FIG. 1 is a circuit diagram showing an example of a conventional ignition system for an internal combustion engine, and FIGS. 2 and 3 are used to explain the operation when the ignition system for an internal combustion engine shown in FIG. 1 is provided with an operation stop means. Waveform diagrams showing different examples of ignition current and ignition voltage; FIGS. 4 and 5 are diagrams showing an example of advance characteristics of a centrifugal advance device and a vacuum advance device;
Figures 6 and 7 are graphs showing an example of the relationship between the advance angle and the amount of unburned HC when the DC-DC converter is not operating, and Figure 8 is an internal combustion engine that implements this invention. 9 is a diagram showing the operating range of the DC-DC converter of this embodiment, and FIGS. 10 and 11 are circuit diagrams showing the main parts of the ignition system for
FIG. 3 is a diagram illustrating an example of the relationship between the advance angle, the misfire rate, and the amount of unused HC when the DC-DC converter is operated. 1...Battery, 2...Ignition switch, 3...Ignition coil, 4...Full type ignition system, 7...Distributor, 8A to 8D...

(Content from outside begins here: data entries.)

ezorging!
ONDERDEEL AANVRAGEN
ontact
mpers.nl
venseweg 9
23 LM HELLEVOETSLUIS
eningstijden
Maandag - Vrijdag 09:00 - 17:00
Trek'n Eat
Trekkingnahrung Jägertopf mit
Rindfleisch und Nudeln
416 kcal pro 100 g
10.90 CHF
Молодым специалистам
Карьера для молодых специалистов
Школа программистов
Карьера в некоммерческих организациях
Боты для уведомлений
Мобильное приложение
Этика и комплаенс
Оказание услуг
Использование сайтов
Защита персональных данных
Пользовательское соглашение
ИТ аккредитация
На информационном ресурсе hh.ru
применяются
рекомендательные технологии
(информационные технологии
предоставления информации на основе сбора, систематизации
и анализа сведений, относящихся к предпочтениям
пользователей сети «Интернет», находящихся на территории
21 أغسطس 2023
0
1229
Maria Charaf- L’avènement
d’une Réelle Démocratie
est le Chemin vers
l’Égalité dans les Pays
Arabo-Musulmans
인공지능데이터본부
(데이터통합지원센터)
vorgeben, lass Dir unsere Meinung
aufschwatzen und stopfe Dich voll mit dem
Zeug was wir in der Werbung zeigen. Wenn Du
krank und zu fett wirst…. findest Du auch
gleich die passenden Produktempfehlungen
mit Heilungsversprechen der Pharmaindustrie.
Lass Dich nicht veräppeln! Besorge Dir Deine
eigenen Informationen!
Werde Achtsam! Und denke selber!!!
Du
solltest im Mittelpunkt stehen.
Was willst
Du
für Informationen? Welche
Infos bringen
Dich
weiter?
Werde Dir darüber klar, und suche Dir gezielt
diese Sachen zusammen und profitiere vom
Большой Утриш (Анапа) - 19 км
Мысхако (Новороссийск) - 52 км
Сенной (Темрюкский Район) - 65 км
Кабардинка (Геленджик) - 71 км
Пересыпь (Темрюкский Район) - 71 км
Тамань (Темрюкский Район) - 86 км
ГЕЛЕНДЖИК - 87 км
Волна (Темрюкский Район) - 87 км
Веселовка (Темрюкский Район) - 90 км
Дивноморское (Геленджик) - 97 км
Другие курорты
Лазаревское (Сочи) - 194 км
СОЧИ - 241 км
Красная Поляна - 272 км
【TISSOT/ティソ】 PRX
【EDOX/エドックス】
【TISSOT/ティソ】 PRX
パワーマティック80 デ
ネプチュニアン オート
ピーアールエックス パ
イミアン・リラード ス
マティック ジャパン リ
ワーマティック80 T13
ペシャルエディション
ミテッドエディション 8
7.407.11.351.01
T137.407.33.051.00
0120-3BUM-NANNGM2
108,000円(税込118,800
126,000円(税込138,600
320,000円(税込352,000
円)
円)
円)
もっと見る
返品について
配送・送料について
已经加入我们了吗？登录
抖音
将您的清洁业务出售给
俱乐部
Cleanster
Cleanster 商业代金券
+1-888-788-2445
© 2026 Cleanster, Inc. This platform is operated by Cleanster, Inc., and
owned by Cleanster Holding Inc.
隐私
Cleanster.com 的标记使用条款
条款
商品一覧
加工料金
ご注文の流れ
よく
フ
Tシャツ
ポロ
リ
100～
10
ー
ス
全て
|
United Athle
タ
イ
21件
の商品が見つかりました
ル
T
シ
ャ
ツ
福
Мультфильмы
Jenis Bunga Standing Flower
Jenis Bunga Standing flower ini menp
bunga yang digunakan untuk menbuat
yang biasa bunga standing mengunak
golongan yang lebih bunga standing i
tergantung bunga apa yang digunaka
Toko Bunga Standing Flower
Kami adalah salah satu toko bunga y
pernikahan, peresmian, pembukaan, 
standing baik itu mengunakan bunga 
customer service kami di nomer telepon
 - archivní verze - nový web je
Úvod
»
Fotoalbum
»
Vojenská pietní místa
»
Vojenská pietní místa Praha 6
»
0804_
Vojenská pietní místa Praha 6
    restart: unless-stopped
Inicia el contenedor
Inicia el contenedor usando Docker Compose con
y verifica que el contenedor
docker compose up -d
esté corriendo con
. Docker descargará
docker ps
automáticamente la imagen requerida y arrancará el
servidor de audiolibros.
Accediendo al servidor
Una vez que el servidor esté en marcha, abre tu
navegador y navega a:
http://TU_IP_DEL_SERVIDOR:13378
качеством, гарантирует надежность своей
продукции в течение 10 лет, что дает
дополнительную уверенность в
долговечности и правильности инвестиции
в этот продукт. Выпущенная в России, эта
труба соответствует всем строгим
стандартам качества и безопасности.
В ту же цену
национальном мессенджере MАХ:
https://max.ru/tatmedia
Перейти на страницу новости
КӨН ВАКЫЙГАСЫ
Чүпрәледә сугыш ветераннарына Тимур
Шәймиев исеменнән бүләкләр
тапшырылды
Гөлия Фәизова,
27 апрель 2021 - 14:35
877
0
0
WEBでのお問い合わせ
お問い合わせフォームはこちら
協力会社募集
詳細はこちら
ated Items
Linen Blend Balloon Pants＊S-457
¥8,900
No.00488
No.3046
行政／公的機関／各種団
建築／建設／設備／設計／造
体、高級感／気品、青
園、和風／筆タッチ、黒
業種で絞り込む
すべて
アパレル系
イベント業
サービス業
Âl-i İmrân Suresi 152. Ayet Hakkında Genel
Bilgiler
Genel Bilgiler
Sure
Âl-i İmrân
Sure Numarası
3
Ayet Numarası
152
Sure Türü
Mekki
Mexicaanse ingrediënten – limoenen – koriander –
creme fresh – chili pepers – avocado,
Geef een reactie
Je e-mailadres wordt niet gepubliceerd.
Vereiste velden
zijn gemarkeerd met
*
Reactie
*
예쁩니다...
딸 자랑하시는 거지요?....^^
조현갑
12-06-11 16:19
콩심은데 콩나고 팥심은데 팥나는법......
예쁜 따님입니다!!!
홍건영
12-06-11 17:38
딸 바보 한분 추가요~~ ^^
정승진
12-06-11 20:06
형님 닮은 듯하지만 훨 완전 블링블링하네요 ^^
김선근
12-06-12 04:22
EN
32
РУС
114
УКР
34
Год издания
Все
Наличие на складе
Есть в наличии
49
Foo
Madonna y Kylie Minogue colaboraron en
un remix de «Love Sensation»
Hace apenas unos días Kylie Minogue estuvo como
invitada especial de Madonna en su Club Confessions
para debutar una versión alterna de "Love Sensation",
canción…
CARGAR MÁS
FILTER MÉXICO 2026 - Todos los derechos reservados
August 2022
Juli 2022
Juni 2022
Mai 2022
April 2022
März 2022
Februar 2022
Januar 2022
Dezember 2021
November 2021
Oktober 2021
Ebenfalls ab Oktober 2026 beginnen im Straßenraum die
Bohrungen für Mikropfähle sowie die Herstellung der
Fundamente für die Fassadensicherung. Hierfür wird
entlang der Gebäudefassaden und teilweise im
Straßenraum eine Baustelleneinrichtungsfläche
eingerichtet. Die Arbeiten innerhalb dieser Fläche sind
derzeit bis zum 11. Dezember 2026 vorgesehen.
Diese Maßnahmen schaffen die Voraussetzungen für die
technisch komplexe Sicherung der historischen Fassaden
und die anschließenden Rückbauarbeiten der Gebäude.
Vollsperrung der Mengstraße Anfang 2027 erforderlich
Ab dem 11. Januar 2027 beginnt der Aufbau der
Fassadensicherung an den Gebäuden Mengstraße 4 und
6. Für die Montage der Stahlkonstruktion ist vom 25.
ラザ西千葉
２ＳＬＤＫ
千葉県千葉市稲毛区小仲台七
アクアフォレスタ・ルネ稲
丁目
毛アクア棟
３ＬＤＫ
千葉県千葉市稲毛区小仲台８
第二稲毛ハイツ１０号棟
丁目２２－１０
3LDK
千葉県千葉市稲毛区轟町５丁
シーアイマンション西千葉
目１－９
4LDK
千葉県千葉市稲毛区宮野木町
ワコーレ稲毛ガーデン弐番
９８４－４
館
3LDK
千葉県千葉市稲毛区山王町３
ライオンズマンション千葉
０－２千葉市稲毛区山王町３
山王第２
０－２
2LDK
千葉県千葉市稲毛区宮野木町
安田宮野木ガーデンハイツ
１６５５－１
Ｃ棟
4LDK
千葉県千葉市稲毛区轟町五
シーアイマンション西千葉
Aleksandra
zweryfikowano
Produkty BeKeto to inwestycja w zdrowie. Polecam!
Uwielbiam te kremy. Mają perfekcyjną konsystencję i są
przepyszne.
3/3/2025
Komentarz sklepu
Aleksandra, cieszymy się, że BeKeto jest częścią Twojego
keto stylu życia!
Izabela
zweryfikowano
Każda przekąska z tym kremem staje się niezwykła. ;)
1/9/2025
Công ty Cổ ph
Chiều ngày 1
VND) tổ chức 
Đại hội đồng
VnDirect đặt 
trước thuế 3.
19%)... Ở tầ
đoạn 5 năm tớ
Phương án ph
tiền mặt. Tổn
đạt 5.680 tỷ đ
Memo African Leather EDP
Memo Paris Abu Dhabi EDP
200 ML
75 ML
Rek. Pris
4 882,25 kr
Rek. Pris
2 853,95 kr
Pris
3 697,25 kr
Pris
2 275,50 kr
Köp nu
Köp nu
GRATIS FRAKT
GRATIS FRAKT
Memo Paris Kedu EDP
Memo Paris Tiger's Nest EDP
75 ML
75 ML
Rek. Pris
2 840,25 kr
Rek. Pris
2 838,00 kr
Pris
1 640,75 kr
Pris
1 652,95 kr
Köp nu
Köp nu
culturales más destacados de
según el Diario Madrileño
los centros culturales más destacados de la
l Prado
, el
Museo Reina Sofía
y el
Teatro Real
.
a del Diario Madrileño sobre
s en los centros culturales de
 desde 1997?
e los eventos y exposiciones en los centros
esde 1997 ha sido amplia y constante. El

Spark plug, 10...DC-DC converter, 12
...Oscillation circuit, 13...Drive circuit, 15...
Step-up transformer, 21... Control circuit, 22... Operation stop circuit, 26... Throttle closing switch, 28
...Throttle valve, 29...AND circuit.

Claims (1)

[Scope of utility model registration request] A DC-DC converter that injects ignition energy into the secondary side of the ignition coil in addition to the normal ignition system of the engine, and the DC-DC converter is activated when the engine speed exceeds a predetermined engine speed. In the ignition system for an internal combustion engine, the ignition system for an internal combustion engine is equipped with an operation stop means for stopping the throttle valve, and a throttle close detection means for detecting that the throttle valve is in the closed state; An ignition device for an internal combustion engine, characterized in that an ignition device for an internal combustion engine is provided with an operation stop release means for canceling the operation stop caused by the operation stop means when this is detected.